17 Luglio.
SAN ALESSIO.
La Storia di San Alessio, della quale si sono impossessati sia il Teatro che la Poesia, ma prima ancora la Leggenda, è narrata in varie versioni.
Di queste, quella agiografica siriaca, della fine del V secolo, è quella che ha avuto più attenzione e diffusione.
Le ragazze che celebrano le nozze nella chiesa di Sant’Alessio sull’Aventino, la Chiesa a lui dedicata, l’avranno letta non senza un moto di sorridente apprensione.
Si narra, infatti, di un giovane romano, figlio di ricchi genitori, che la sera delle nozze, allontanatosi nascostamente dalla sala del banchetto, fuggì oltremare rifugiandosi a Edessa, dove trascorse alcuni anni, mendicando il sostentamento sulla porta della Chiesa, dedicandosi interamente alla vita di Preghiera e di Penitenza.
Sul punto di morire egli avrebbe svelato la sua identità al Sacrestano.
Questi riferì al Vescovo, il quale, recatosi nel Cimitero dov’era stato sepolto tale mendicante, sulla sua tomba non vi trovò che pochi stracci.
La versione greco-romana introduce una variante: Alessio, unico figlio dei patrizi Eufemiano e Aglae, il giorno delle nozze, dopo un lungo colloquio con la sposa, concorda con lei di vivere in assoluta continenza, quindi parte da Roma per una mèta sconosciuta.

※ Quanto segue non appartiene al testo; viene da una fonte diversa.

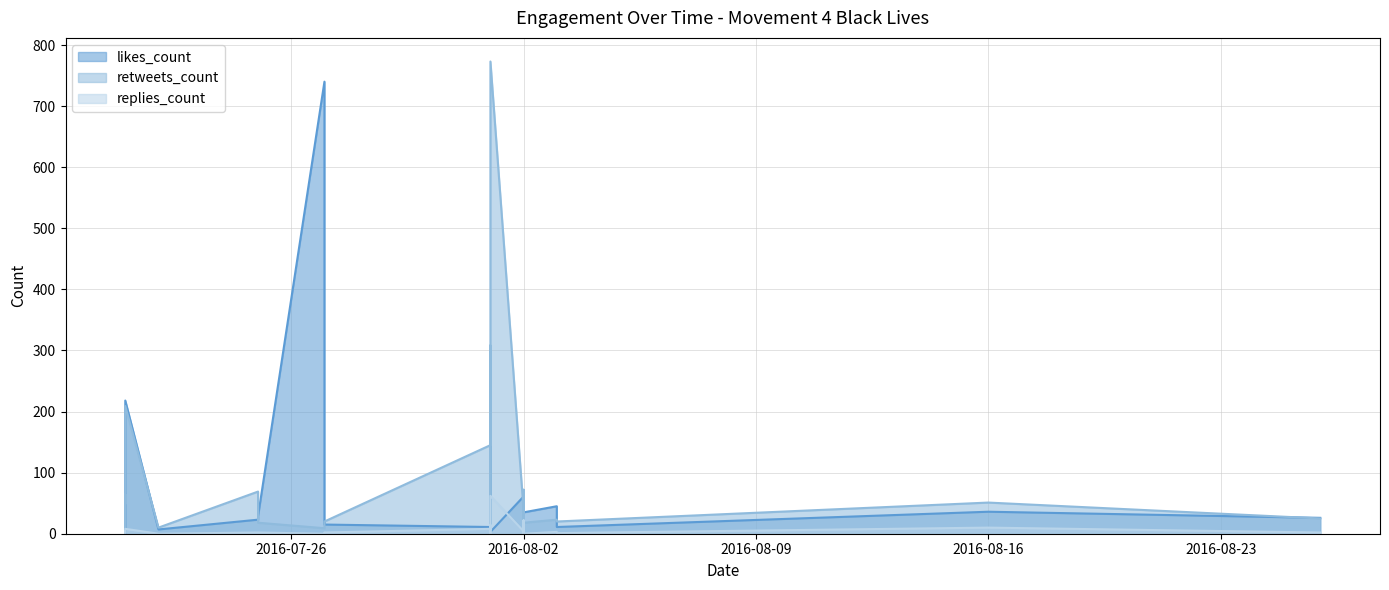

How many lines are shown in the chart?

3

Vi ritorna dopo diciassette anni e viene accolto in casa dei genitori come un mendicante, per essere adibito ai lavori più umili.
Nella Basilica Inferiore di San Clemente, dipinti della seconda metà del secolo XI rappresentano, in abiti da mendicante, il ritorno a Roma di San Alessio e il suo incontro con il padre, che non lo riconosce; quindi la visita di Papa Innocenzo, che scopre sul corpo dello sconosciuto pellegrino un segno della sua reale identità, quindi la susseguente scena dei genitori, visibilmente straziati, al capezzale del figlio morente.
Sant’Alessio è venerato in particolare a Roma, dove le sue Reliquie sono conservate nella Basilica dei Santi Bonifacio e Alessio all’Aventino.
La sua Festa è celebrata con grande devozione, con particolari Sante Messe e processioni in suo onore.
La sua vita continua a ispirare i fedeli a vivere con Umiltà e Carità poiché egli stesso rappresenta un modello di Umiltà e dedizione alla Preghiera.
La sua memoria è un richiamo all’importanza di rinunciare ai beni materiali, per seguire Cristo Gesù con tutto il cuore.